I remember one day when I was in Tehran and came back from her house – like usually after I had visited her, my energy was drained – and complained about her character to my dervish friend, he responded: “She is one of the greatest masters of your life!” This response went really deep and would eventually guide me many years later in my greatest crisis when a person with very similar character traits tried emotionally blackmailing and punishing me. I see this individual and how she treats me as my greatest master and greatest challenge and teaching of my life – and possibly even my guide to full awakening.
The strength and calmness I remain in today would not exist if I hadn’t had this experience. For that I am really grateful to my grandmother and my dervish friend.
Apart from that, my grandmother was one of my main pillars of my life in Iran. I have a lot of memories some more coining experiences with and trough her in Iran and the trip of my life in 2007.

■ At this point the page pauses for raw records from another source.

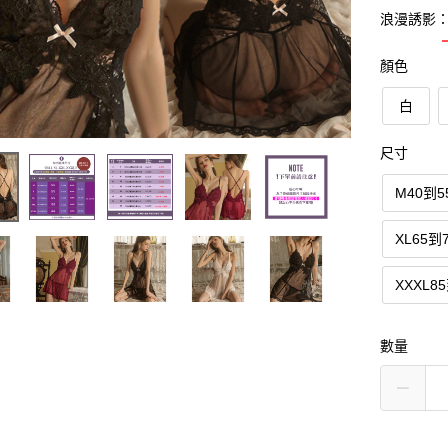
浪漫誘影：
顏色
白
尺寸
M40到
XL65
XXXL
數量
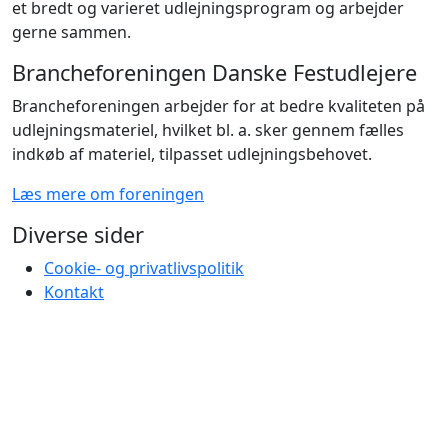
et bredt og varieret udlejningsprogram og arbejder
gerne sammen.
Brancheforeningen Danske Festudlejere
Brancheforeningen arbejder for at bedre kvaliteten på
udlejningsmateriel, hvilket bl. a. sker gennem fælles
indkøb af materiel, tilpasset udlejningsbehovet.
Læs mere om foreningen
Diverse sider
Cookie- og privatlivspolitik
Kontakt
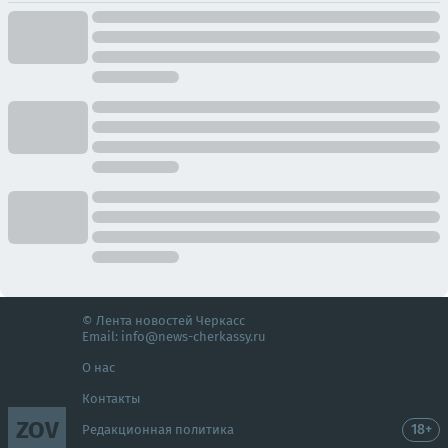
© Лента новостей Черкасс
Email:
info@news-cherkassy.ru
О нас
Контакты
ZOV
18+
Редакционная политика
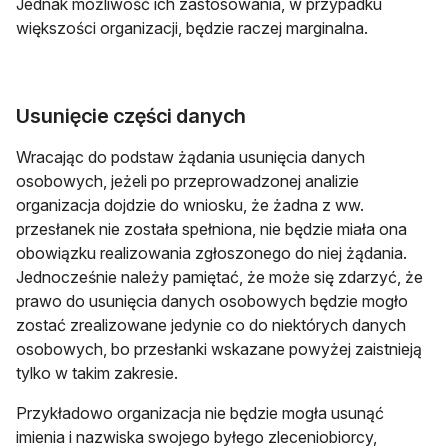
Jednak możliwość ich zastosowania, w przypadku
większości organizacji, będzie raczej marginalna.
Usunięcie części danych
Wracając do podstaw żądania usunięcia danych
osobowych, jeżeli po przeprowadzonej analizie
organizacja dojdzie do wniosku, że żadna z ww.
przesłanek nie została spełniona, nie będzie miała ona
obowiązku realizowania zgłoszonego do niej żądania.
Jednocześnie należy pamiętać, że może się zdarzyć, że
prawo do usunięcia danych osobowych będzie mogło
zostać zrealizowane jedynie co do niektórych danych
osobowych, bo przesłanki wskazane powyżej zaistnieją
tylko w takim zakresie.
Przykładowo organizacja nie będzie mogła usunąć
imienia i nazwiska swojego byłego zleceniobiorcy,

Those Iran trips between 2007-2013 were the most important ones of my life and she was an integral part of them.
And now she is gone.
Friday a week ago – just 15 hours before she had passed away – I visited her for the last time. Looking back to these final moments with each other, my thoughts and how I fared her well I realize: As a grandchild, on the deathbed of your grandmother you don’t judge her by how much she had loved you or cared inside for you or what she had done on the outside but on the overall impact she had on the life of your parents and on your personal life.
Thank you for the good and the bad… and the good I had learned from the bad, Efat. After this tormenting life, may you finally experience abundance wherever you are now, dance again and may your soul finally rest in peace.